I was thinking of this view, and the feeling I get from standing there, when I saw a photograph taken by David Grunfeld of the The Times Picayune | The New Orleans Advocate after Hurricane Ida had made its way through New Orleans on Sunday evening. In the photo, the view of the cathedral is enveloped in an unforgiving darkness. The haunting contours of trees in front of the cathedral stretch across the bottom half of the photo like large, amorphous shadows frozen in place. The silhouette of Andrew Jackson sitting atop his rearing horse can barely be made out. The cathedral itself is visible only because of its white facade, which has been muted by the absence of light. Clouds from the outer rings of the hurricane still hang over the city, blocking any stars one might otherwise see in a landscape so devoid of light. An American flag looks as if it is hanging by a thread at the top of a flagpole, floating in the air to show that the wind is still present in the city. There is no light anywhere.

New Orleans is my home. It’s where I was born and raised, and it is a part of me in ways I continue to discover every day. I was 17 years old when Hurricane Katrina made landfall in Louisiana, when the levees were breached, and when the storm became the most expensive natural disaster in U.S. history. I watched from my aunt and uncle’s couch in Houston—where we had evacuated-—as the flooded city became an international symbol of government failure, systemic racism, and the perils of an accelerating climate crisis. I watched people on rooftops plead for help from someone, anyone. I watched as the storm submerged my own home beneath 10 feet of water. I watched as any hope of returning to the life I had before was swept away.

This year, my family in New Orleans evacuated to the same house in Houston where we had all holed up 16 years ago. It is an eerie feeling, to experience déjà vu from a distance. I texted, called, and FaceTimed my family from my home in Maryland as we watched and waited in the hours leading up to the storm’s landfall, fearful that Hurricane Ida, one of the strongest storms recorded in American history, might result in the sort of catastrophe we had experienced in August 2005. But this time, the levees did not fail, and the $15 billion federal investment in rebuilding the earthen walls that protect my city kept our worst fears from coming to bear.
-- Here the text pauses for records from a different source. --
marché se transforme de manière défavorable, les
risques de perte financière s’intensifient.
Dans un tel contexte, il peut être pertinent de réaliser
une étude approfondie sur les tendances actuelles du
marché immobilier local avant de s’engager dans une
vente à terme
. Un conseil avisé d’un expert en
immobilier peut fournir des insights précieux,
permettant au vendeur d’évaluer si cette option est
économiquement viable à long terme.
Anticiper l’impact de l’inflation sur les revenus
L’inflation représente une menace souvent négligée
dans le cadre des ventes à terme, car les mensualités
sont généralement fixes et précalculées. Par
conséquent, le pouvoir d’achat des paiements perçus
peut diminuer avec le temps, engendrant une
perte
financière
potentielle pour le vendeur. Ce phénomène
But that does not mean all is fine. While the city is not flooded with water, it is now flooded with questions.

Electricity remains out across the majority of New Orleans, and many days and weeks may pass before people are able to return to their home. Entergy, the regional utility company, has said that it is working as fast as it can to restore power, and there are signs that electricity is being restored slowly in small pockets of the city. But for many, power will likely be out for some time yet.

I don’t know how long the power will be out, and I don’t know how long people will be scattered in cities throughout the country waiting for word that they can go back home. What I know is that there will be more major storms like this in the future; climate change has assured us of that. And I feel more concerned than ever about the ability of our infrastructure to withstand what the next decades of this crisis will bring. This week was a reminder of how quickly all the light can disappear.

Ida has not created the same spectacle of disaster that Katrina did, but I still worry about the slow and quiet calamity of thousands having no electricity for weeks. No air-conditioning. No refrigeration. No means by which to cook. The death toll of this storm appears to be appreciably lower than that of Katrina, but death in and of itself is not the only measure of a crisis. I find myself holding relief and fear in the same breath. It could have been so much worse, I tell myself, while knowing that enormous uncertainty still lies ahead for so many.

Clint Smith is a staff writer at The Atlantic and the author of the new poetry collection Above Ground.